The posturing of the Washington Republicans since Obama was elected proves correct the French philosopher Jean Baudrillard when he outlined his understanding of "simulacrum" in advanced capitalist societies where ideologies and images are copies of copies without originals. It's the kind of Reaganism mass produced on T-shirts and coffee mugs, not the real record of Reagan's actions when he was president like his "cutting and running" in Lebanon, or his raising taxes thirteen times to ward off an even worse fiscal crisis, or his negotiating in an atmosphere of detente with the Soviet Union he once called an "evil empire." The Republicans today are conforming to an ideology based on a myth that other Republicans created in 1997, a copy of a copy without an original.

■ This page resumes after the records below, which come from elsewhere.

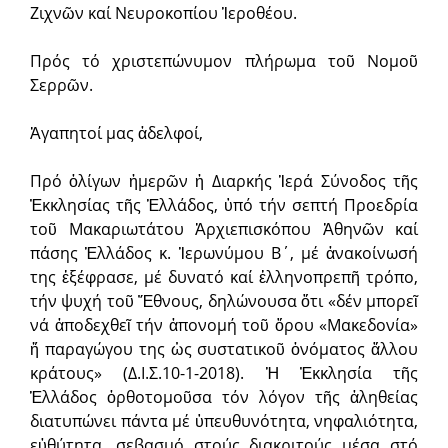
Ζιχνῶν καί Νευροκοπίου Ἱεροθέου.
Πρός τό χριστεπώνυμον πλήρωμα τοῦ Νομοῦ
Σερρῶν.
Ἀγαπητοί μας ἀδελφοί,
Πρό ὀλίγων ἡμερῶν ἡ Διαρκής Ἱερά Σύνοδος τῆς
Ἐκκλησίας τῆς Ἑλλάδος, ὑπό τήν σεπτή Προεδρία
τοῦ Μακαριωτάτου Ἀρχιεπισκόπου Ἀθηνῶν καί
πάσης Ἑλλάδος κ. Ἱερωνύμου Β΄, μέ ἀνακοίνωσή
της ἐξέφρασε, μέ δυνατό καί ἑλληνοπρεπῆ τρόπο,
τήν ψυχή τοῦ Ἔθνους, δηλώνουσα ὅτι «δέν μπορεῖ
νά ἀποδεχθεῖ τήν ἀπονομή τοῦ ὅρου «Μακεδονία»
ἤ παραγώγου της ὡς συστατικοῦ ὀνόματος ἄλλου
κράτους» (Δ.Ι.Σ.10-1-2018). Ἡ Ἐκκλησία τῆς
Ἑλλάδος ὀρθοτομοῦσα τόν λόγον τῆς ἀληθείας
διατυπώνει πάντα μέ ὑπευθυνότητα, νηφαλιότητα,
εὐθύτητα, σεβασμό στούς διακριτούς μέσα στό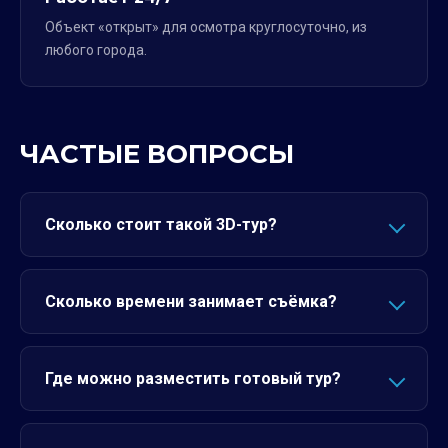
Объект «открыт» для осмотра круглосуточно, из
любого города.
ЧАСТЫЕ ВОПРОСЫ
Сколько стоит такой 3D-тур?
Сколько времени занимает съёмка?
Где можно разместить готовый тур?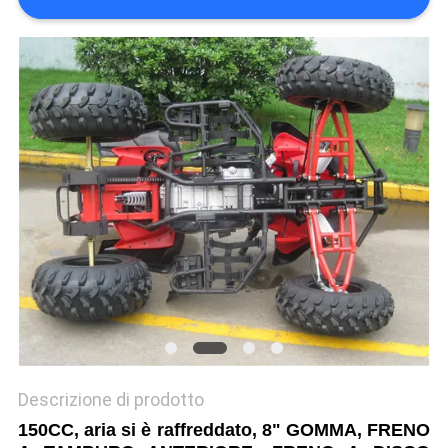
POLITICA
SULLA
PRIVACY
Descrizione di prodotto
150CC, aria si è raffreddato, 8" GOMMA, FRENO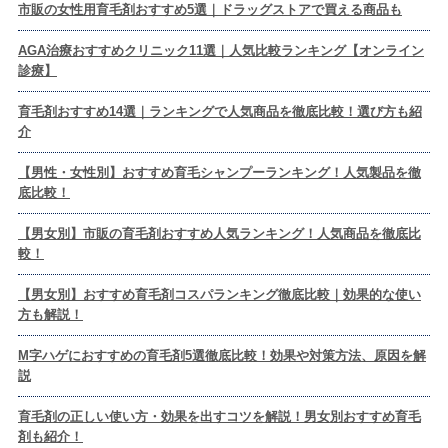
市販の女性用育毛剤おすすめ5選｜ドラッグストアで買える商品も
AGA治療おすすめクリニック11選｜人気比較ランキング【オンライン
診療】
育毛剤おすすめ14選｜ランキングで人気商品を徹底比較！選び方も紹
介
【男性・女性別】おすすめ育毛シャンプーランキング！人気製品を徹
底比較！
【男女別】市販の育毛剤おすすめ人気ランキング！人気商品を徹底比
較！
【男女別】おすすめ育毛剤コスパランキング徹底比較｜効果的な使い
方も解説！
M字ハゲにおすすめの育毛剤5選徹底比較！効果や対策方法、原因を解
説
育毛剤の正しい使い方・効果を出すコツを解説！男女別おすすめ育毛
剤も紹介！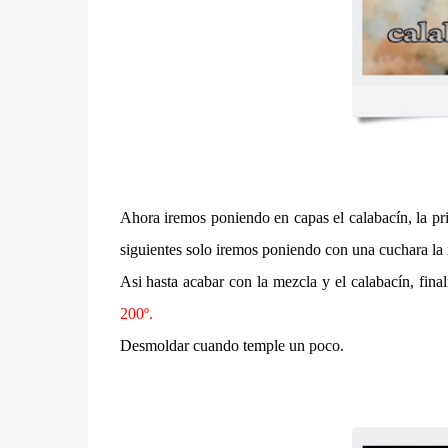
Ahora iremos poniendo en capas el calabacín, la pr
siguientes solo iremos poniendo con una cuchara la
Asi hasta acabar con la mezcla y el calabacín, fin
200º.
Desmoldar cuando temple un poco.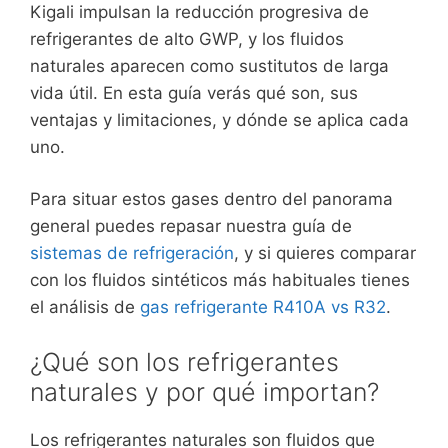
Kigali impulsan la reducción progresiva de
refrigerantes de alto GWP, y los fluidos
naturales aparecen como sustitutos de larga
vida útil. En esta guía verás qué son, sus
ventajas y limitaciones, y dónde se aplica cada
uno.
Para situar estos gases dentro del panorama
general puedes repasar nuestra guía de
sistemas de refrigeración
, y si quieres comparar
con los fluidos sintéticos más habituales tienes
el análisis de
gas refrigerante R410A vs R32
.
¿Qué son los refrigerantes
naturales y por qué importan?
Los refrigerantes naturales son fluidos que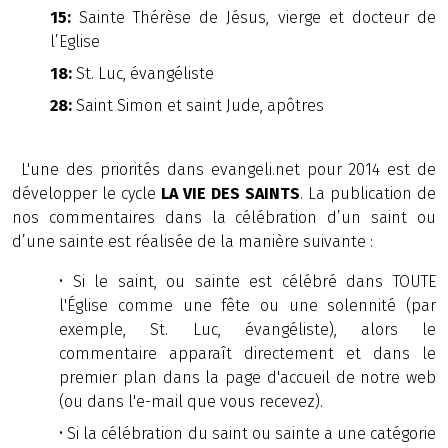
15:
Sainte Thérèse de Jésus, vierge et docteur de
l’Eglise
18:
St. Luc, évangéliste
28:
Saint Simon et saint Jude, apôtres
L'une des priorités dans evangeli.net pour 2014 est de
développer le cycle
LA VIE DES SAINTS
. La publication de
nos commentaires dans la célébration d’un saint ou
d’une sainte est réalisée de la manière suivante :
•
Si le saint, ou sainte est célébré dans TOUTE
l'Église comme une fête ou une solennité (par
exemple, St. Luc, évangéliste), alors le
commentaire apparaît directement et dans le
premier plan dans la page d'accueil de notre web
(ou dans l'e-mail que vous recevez).
•
Si la célébration du saint ou sainte a une catégorie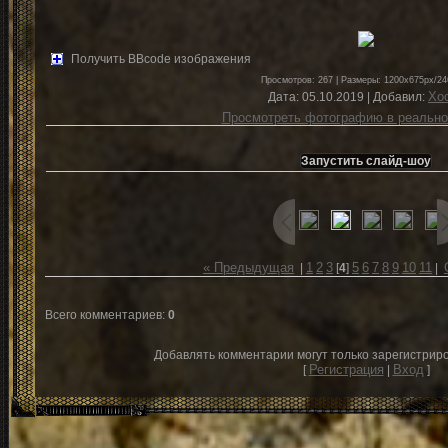
Получить BBcode изображения
Просмотров
: 267 |
Размеры
: 1200x675px/24
Хо
Дата
: 05.10.2019 |
Добавил
:
Просмотреть фотографию в реально
« Предыдущая
1
2
3
5
6
7
8
9
10
11
|
[
4
]
|
Всего комментариев
:
0
Добавлять комментарии могут только зарегистрир
Регистрация
Вход
[
|
]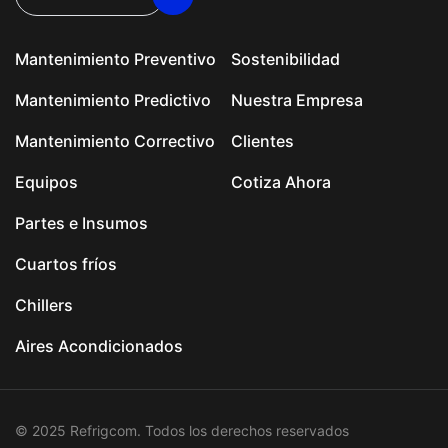
Mantenimiento Preventivo
Sostenibilidad
Mantenimiento Predictivo
Nuestra Empresa
Mantenimiento Correctivo
Clientes
Equipos
Cotiza Ahora
Partes e Insumos
Cuartos fríos
Chillers
Aires Acondicionados
© 2025 Refrigcom. Todos los derechos reservados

So in 2009 what is left of the Grand Old Party? It appears that Republican politics today have become the politics of pastiche: They love independent women like Sarah Palin and Ann Coulter yet they hate independent women like Hillary Clinton and Nancy Pelosi; they love tax cuts and deregulation yet they also love to control women's bodies and decide who shall marry and who shall not; they love fictive workers like Joe the Plumber yet they hate real workers who want to pass the Employee Free Choice Act; and they hate the Senate filibuster until they love it to death. And while the "angry white male" is becoming the UNEMPLOYED "angry white male" the Republican National Committee Chair Michael Steele says "work" does not mean "jobs."